■ Problems to solve:
(a) In the post on video delivery costs, how much video does the Silverlight Streaming service let you upload for free?
(b) List everything the post on video delivery costs says the Windows Server 2008 Web Server edition supports.
(c) Substitute "token-based authentication" for "custom authentication" in the part of the post on video delivery costs starting with "If you aren't" and going on through "control over it.", and write that part out.

■ Selected excerpt:
# # #

Video on the web is now one of those common scenarios that every user takes for granted, and increasingly every major site is incorporating in some form (product videos, training videos, richer advertising scenarios, user generated content, customer testimonials, etc).
One of the challenges when adding video to a site, though, is delivering it in a way that doesn't cost a fortune. Network bandwidth costs a lot of money, and the cost of high quality video usage can quickly add up.
The blog post below provides a quick overview of some of the options you can use to reduce the cost of delivering video, and discusses a new free download - the IIS 7.0 Bit Rate Throttling Module - that was released a few days ago and which enables you to easily save money when serving video from an IIS web server using any video technology (including Silverlight, Windows Media Player and even Flash).
Option 1: Using a Video Hosting Service
One approach you can take to reduce video bandwidth costs is to use a video hosting service like YouTube or the free Microsoft Silverlight Streaming Service. This allows you to use someone else's network to deliver the video content, and avoid having to pay the bandwidth costs yourself.
If you aren't familiar with the Silverlight Streaming service, it allows you to upload up to 10GB of videos and download 5 Terabytes/month of video content (at up to a 1.4 Mbps bit-rate) for free. You can build any custom Silverlight client player application you want to embed the video within it. This means it doesn't require a specific video player look and feel, nor a service logo/watermark to play the video. This allows you to fully integrate the video into your site and use whatever UI you want to host it.
Option 2: Hosting Video on Your Own Servers
Sometimes using a video hosting service doesn't make sense (for example: you want to use custom authentication to grant/deny user's access, you want to play really long video segments, or you want to serve up custom ads in your videos). Instead you might want to serve the video up from your own servers and have complete control over it.
There are typically two options you can use to deliver the video from your servers: using a streaming approach or a progressive video download approach:
Streaming Server Scenario
In a streaming scenario a client (like Silverlight, Windows Media Player, Flash or Real Networks) connects to a streaming server. The streaming server then sends down the video stream to watch, and typically enables a user to dynamically skip ahead/behind, pause or stop the video stream. When the user closes the browser or navigates away from the page the video stream automatically stops transmitting.
Windows Media Services (WMS) is a free streaming server download available for Windows, and can stream video to both Windows Media Player and cross-platform Silverlight browser clients. It is generally regarded as the most server scalable and cost effective way to enable video streaming on the web, and handles both on-demand file streaming scenarios (for example: streaming a .wmv file) as well as live stream scenarios (for example: a sporting event like the Olympics that is happening live in real time).
Windows Media Services can be used on any version of Windows Server - including the new Windows Server 2008 Web Server edition (which only costs $469, enables up to 4 processors and 32GB of RAM, and supports IIS, ASP.NET, SharePoint, and Windows Media Services).

# # #

■ Input data:
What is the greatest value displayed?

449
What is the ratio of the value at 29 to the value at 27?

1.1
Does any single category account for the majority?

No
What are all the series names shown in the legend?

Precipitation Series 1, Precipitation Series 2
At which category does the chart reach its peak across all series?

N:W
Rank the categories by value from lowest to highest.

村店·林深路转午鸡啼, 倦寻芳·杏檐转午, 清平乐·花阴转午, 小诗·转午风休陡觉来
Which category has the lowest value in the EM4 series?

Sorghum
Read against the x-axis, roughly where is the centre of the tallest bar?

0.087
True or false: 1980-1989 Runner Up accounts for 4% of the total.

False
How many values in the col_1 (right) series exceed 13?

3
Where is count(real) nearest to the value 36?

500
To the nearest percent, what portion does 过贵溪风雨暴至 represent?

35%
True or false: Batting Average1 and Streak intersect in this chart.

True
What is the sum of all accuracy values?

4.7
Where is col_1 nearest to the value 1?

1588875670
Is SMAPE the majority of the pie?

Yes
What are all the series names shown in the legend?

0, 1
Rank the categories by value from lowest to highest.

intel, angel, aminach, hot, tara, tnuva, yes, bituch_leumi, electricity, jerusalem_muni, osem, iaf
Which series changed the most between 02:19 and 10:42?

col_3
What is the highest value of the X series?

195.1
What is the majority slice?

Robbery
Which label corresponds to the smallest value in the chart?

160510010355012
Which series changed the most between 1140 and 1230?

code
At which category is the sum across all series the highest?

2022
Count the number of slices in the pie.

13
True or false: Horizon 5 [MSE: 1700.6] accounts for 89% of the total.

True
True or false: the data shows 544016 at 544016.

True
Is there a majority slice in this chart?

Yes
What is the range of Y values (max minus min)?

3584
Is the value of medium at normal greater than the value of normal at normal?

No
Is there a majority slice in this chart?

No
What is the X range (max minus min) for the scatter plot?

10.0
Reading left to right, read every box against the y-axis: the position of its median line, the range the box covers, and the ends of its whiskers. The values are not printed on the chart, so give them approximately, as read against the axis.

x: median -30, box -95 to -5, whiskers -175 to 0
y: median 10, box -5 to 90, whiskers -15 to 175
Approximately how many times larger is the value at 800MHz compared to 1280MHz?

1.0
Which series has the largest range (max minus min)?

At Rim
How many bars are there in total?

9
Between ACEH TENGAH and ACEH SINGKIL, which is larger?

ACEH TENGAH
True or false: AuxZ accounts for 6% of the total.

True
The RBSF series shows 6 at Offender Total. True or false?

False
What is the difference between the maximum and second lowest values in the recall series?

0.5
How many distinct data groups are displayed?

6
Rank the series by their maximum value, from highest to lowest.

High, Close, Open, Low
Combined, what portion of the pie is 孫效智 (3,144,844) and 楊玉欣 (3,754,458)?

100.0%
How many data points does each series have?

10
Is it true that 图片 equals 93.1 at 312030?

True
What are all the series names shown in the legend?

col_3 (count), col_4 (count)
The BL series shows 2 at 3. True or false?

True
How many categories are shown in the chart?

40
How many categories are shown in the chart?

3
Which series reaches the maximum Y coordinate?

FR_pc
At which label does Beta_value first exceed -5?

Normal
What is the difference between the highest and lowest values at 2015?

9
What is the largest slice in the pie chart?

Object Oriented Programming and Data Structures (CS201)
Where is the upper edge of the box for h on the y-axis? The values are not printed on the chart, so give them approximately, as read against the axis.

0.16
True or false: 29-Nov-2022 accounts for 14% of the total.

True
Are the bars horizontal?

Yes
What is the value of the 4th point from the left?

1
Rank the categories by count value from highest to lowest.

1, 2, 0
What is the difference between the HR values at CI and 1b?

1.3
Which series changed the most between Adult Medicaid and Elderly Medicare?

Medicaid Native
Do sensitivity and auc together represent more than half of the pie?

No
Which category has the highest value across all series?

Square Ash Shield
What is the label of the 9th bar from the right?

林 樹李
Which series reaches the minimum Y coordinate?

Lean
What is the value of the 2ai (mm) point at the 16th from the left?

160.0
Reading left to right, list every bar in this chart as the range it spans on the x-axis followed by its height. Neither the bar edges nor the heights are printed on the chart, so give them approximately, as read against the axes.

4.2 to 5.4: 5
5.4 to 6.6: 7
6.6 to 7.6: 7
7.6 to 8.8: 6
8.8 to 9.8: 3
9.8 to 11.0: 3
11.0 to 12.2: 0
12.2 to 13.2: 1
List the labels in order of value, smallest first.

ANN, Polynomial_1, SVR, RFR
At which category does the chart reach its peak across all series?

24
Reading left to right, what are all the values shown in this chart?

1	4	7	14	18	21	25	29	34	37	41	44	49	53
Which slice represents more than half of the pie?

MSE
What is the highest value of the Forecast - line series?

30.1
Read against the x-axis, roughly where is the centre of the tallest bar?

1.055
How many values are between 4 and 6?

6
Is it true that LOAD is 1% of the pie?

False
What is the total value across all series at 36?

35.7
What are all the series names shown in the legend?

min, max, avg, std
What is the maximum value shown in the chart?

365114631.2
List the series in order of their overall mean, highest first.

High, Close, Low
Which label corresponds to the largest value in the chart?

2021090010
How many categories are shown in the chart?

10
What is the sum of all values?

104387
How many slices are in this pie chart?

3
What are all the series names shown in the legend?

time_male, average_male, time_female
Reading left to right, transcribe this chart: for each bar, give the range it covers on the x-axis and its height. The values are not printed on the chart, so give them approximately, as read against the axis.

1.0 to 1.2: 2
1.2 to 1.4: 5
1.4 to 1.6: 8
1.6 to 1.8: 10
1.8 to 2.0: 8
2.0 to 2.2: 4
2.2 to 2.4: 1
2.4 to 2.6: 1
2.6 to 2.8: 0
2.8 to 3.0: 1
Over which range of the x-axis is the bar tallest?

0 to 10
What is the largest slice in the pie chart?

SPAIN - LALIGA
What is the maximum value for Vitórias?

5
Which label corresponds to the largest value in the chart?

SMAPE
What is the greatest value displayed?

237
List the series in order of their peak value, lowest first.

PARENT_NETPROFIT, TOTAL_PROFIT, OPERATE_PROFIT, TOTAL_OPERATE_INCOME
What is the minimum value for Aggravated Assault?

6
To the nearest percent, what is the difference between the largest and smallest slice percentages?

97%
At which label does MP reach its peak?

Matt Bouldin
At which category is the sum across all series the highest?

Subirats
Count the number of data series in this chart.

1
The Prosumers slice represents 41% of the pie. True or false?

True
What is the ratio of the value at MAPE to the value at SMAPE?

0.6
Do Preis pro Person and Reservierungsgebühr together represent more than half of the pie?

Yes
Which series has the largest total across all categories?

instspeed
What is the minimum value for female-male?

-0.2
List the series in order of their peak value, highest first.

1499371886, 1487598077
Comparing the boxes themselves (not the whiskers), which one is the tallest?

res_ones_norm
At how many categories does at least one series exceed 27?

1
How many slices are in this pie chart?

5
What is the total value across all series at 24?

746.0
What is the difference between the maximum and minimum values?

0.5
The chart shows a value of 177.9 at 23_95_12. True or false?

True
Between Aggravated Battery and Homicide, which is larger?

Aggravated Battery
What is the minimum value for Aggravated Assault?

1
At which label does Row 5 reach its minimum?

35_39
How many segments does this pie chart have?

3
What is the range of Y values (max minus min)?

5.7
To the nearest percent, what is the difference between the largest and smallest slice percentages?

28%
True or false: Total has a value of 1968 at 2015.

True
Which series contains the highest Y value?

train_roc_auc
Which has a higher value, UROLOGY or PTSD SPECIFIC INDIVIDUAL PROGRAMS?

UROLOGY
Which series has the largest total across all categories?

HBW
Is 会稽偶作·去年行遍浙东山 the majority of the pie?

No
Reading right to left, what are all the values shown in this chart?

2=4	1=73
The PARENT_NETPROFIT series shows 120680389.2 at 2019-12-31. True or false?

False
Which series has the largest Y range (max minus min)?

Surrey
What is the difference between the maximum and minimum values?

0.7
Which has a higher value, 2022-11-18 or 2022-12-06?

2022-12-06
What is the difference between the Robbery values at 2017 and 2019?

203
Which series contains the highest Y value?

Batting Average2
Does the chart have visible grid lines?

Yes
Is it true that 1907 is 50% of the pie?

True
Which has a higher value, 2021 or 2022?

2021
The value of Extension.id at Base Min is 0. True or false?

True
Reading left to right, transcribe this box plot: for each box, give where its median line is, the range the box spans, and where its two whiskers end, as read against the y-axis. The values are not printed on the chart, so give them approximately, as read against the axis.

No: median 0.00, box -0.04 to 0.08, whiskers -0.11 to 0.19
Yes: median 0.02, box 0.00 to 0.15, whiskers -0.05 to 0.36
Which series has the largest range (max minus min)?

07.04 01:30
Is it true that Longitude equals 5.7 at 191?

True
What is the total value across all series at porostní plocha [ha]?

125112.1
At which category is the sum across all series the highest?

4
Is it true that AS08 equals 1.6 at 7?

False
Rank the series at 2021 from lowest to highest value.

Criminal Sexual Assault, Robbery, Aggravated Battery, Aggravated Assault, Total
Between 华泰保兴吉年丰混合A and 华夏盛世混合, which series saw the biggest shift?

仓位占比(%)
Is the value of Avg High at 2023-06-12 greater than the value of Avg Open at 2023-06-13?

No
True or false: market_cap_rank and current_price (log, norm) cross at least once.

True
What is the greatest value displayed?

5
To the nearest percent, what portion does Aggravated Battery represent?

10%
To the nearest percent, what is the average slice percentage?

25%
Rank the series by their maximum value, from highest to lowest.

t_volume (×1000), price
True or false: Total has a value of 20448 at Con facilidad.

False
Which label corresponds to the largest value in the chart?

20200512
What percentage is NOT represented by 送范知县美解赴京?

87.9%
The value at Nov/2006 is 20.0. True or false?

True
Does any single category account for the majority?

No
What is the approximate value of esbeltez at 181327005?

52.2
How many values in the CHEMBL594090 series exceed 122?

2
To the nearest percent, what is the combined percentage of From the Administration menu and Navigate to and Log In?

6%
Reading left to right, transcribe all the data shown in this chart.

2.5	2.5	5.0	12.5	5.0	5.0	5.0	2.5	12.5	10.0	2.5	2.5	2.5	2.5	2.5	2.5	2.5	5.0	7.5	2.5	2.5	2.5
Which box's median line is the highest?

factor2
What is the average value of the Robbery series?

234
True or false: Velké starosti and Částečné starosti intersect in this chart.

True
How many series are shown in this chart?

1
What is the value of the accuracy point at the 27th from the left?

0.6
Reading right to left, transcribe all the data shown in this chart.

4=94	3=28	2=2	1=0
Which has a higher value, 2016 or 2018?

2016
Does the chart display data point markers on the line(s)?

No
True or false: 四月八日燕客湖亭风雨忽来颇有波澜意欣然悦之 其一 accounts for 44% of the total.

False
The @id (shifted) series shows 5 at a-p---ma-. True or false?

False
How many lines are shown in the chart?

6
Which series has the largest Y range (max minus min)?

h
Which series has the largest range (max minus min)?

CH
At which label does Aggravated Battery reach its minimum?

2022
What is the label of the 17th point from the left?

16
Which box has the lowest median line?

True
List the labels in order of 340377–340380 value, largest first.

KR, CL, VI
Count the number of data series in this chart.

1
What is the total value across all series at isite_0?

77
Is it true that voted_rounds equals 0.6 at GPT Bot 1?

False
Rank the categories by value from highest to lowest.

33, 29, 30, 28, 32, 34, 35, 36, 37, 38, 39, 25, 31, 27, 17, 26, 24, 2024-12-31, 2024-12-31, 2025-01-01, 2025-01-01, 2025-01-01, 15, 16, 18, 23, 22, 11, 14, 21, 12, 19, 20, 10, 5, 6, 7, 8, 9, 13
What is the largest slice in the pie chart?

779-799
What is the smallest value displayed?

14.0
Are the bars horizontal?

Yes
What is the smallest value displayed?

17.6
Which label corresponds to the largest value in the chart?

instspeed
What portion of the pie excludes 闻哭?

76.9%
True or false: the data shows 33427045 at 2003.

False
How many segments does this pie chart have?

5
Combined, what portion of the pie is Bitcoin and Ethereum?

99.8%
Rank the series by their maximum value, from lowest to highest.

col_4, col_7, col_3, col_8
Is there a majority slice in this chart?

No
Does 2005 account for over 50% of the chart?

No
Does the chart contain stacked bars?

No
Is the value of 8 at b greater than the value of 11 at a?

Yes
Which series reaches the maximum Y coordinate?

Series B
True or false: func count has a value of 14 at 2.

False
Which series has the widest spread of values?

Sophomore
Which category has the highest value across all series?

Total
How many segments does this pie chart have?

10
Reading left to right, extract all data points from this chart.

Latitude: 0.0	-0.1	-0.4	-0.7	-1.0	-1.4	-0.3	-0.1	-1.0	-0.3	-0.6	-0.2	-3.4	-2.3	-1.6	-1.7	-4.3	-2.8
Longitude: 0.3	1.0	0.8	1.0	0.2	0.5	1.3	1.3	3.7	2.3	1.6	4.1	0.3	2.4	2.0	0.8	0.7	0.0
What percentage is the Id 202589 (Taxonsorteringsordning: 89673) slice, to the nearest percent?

# # #

■ Answers to this exercise:
(a) Up to 10GB of videos.

(b) IIS, ASP.NET, SharePoint, and Windows Media Services

(c)
If you aren't familiar with the Silverlight Streaming service, it allows you to upload up to 10GB of videos and download 5 Terabytes/month of video content (at up to a 1.4 Mbps bit-rate) for free. You can build any custom Silverlight client player application you want to embed the video within it. This means it doesn't require a specific video player look and feel, nor a service logo/watermark to play the video. This allows you to fully integrate the video into your site and use whatever UI you want to host it.
Option 2: Hosting Video on Your Own Servers
Sometimes using a video hosting service doesn't make sense (for example: you want to use token-based authentication to grant/deny user's access, you want to play really long video segments, or you want to serve up custom ads in your videos). Instead you might want to serve the video up from your own servers and have complete control over it.